Politik: Matthias Schiermeyer (ms)

Sie haben ohnehin keine Scheu vor forschen Formulierungen: Noch vor Amtsantritt haben Sie den Eindruck erweckt, als wollten Sie die 35-Stunden-Woche schleifen – indem Sie die Schweiz mit ihren 42 Wochenstunden und 22 Urlaubstagen hervorgehoben haben. War das vorschnell?
Das war nicht vorschnell, sondern in der Wiedergabe aus dem Zusammenhang gerissen.
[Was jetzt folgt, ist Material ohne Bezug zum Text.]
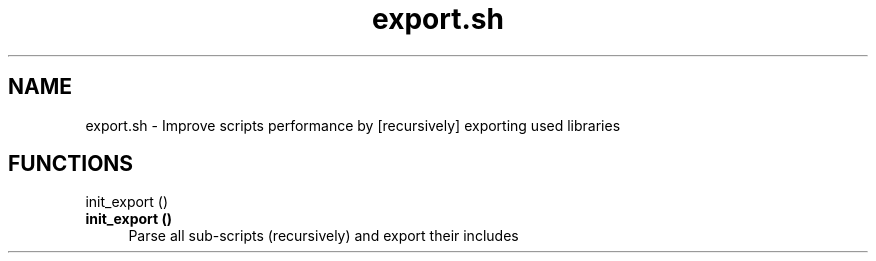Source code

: .if n.ad l
.nh
.TH export.sh 1 "" "Shellman 0.2.1" "User Commands"
.SH "NAME"
export.sh \- Improve scripts performance by [recursively] exporting used libraries
.SH "FUNCTIONS"
init_export ()
.br
.IP "\fBinit_export ()\fR" 4
Parse all sub\-scripts (recursively) and export their includes


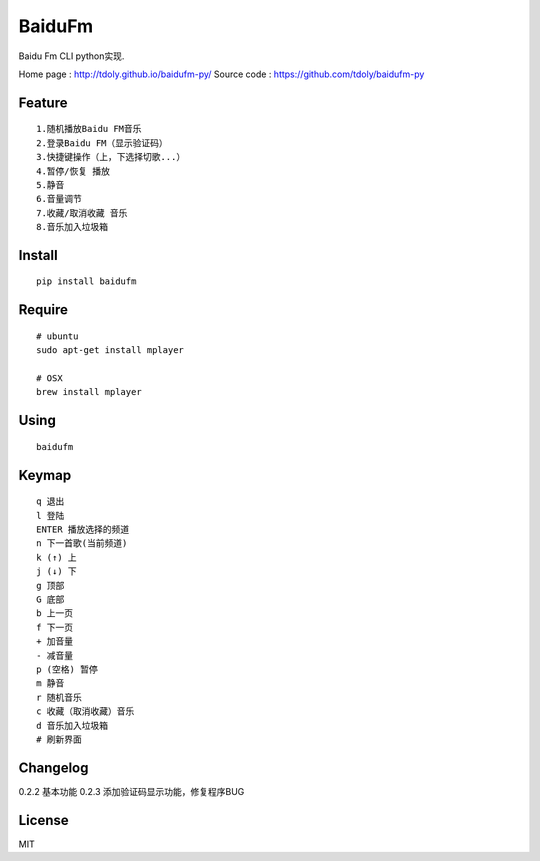 BaiduFm
======

|demo 3|

Baidu Fm CLI python实现.

Home page : http://tdoly.github.io/baidufm-py/
Source code : https://github.com/tdoly/baidufm-py

Feature
-------

::

    1.随机播放Baidu FM音乐
    2.登录Baidu FM（显示验证码）
    3.快捷键操作（上，下选择切歌...）
    4.暂停/恢复 播放
    5.静音
    6.音量调节
    7.收藏/取消收藏 音乐
    8.音乐加入垃圾箱

Install
-------

::

    pip install baidufm

Require
-------

::

    # ubuntu
    sudo apt-get install mplayer

    # OSX
    brew install mplayer

Using
-----

::

    baidufm

Keymap
------
::

    q 退出
    l 登陆
    ENTER 播放选择的频道
    n 下一首歌(当前频道)
    k (↑) 上
    j (↓) 下
    g 顶部
    G 底部
    b 上一页
    f 下一页
    + 加音量
    - 减音量
    p (空格) 暂停
    m 静音
    r 随机音乐
    c 收藏（取消收藏）音乐
    d 音乐加入垃圾箱
    # 刷新界面

Changelog
---------

0.2.2 基本功能
0.2.3 添加验证码显示功能，修复程序BUG

|demo 2|

License
-------

MIT

.. |demo 1| image:: http://blog.tdoly.com/baidufm-py/images/1.png
   :target: https://github.com/tdoly/baidufm-py
.. |demo 2| image:: http://blog.tdoly.com/baidufm-py/images/2.png
   :target: https://github.com/tdoly/baidufm-py
.. |demo 3| image:: http://blog.tdoly.com/baidufm-py/images/3.png
   :target: https://github.com/tdoly/baidufm-py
Dazu stehe ich allerdings: Man muss jedes Thema ansprechen dürfen – es gibt für mich keine Dogmen, nur weil man etwas einmal erkämpft hat. Statische Vereinbarungen passen nicht mehr in diese dynamische Arbeitswelt. Die Schweiz habe ich angesprochen, weil wir in einer Tochtergesellschaft der Elring Klinger AG eine völlig andere Situation haben. Das war kein allgemeiner Angriff auf die 35-Stunden-Woche.

Auch wollen Sie die Rituale eindämmen und Vorschläge machen, um die Tarifverhandlungen zu beschleunigen. Haben Sie schon konkrete Ideen?
Da sind wir noch in der Entscheidungsfindung. Dass man gewisse Dinge rascher abhandeln kann, liegt aber auf der Hand.

Es hat eine Zeit gebraucht, bis sich die neuen Führungen von Südwestmetall und Gesamtmetall sortiert haben. Spüren Sie eine hohe Erwartung der Mitgliedsunternehmen, jetzt eigene Akzente zu setzen?
Die Mitglieder empfinden es als wohltuend, dass wir gewisse Themen offen ansprechen und proaktiv vorantreiben. Ich glaube, dass wir uns da schon ganz gut positioniert haben.

Sie wollen Sie die Beschäftigten mehr in die Pflicht nehmen, sich arbeitsfähig zu halten?
Die Arbeitnehmer sollten sich immer darüber im Klaren sein, dass man etwas dafür tun muss, um die Arbeitskraft zu erhalten. Man kann nicht über Jahre hinweg seine Gesundheit vernachlässigen und mit Ende 50/Anfang 60 sagen: Ich bin nicht mehr arbeitsfähig – der Arbeitgeber hat die Konsequenzen zu tragen. Ich glaube nicht, dass wir mit der Rente mit 67 am Ende der Fahnenstange angelangt sind – mittel- und langfristig werden wir auch über 69 Jahre reden. Vielleicht noch nicht in zehn Jahren – aber vielleicht in 15 oder 20 Jahren werden sich unsere Nachfolger damit beschäftigen müssen. Da wird es immer wichtiger, die Gesundheit zu erhalten, um in der dann längeren Arbeitsphase bestehen zu können.

Sollten sich die Arbeitgeber nicht vielmehr intensive Gedanken über bessere Arbeitsbedingungen für Ältere machen? Die IG Metall kritisiert unter anderem, es gebe zu wenig Angebote für Altersteilzeit, und deren Quote werde vor allem in kleineren und mittleren Betrieben nicht ausgeschöpft.
Da gibt es sicher noch Nachholbedarf, um die Bedingungen für ältere Arbeitnehmer zu verbessern – wir leben nicht auf der Insel der Glückseligen. Es ist aber schon ein gutes Bewusstsein da: In den letzten zehn Jahren haben die Betriebe sehr viel gemacht beim Gesundheitsmanagement oder den ergonomischen Bedingungen der Arbeitsplätze. Nun brauchen wir eine andere Mentalität, die nicht nur die Freizeit in den Vordergrund stellt. Arbeit kann Erfüllung sein und Spaß machen. Allein die Altersteilzeitregelungen noch auszuweiten, wäre ein Schritt in die falsche Richtung.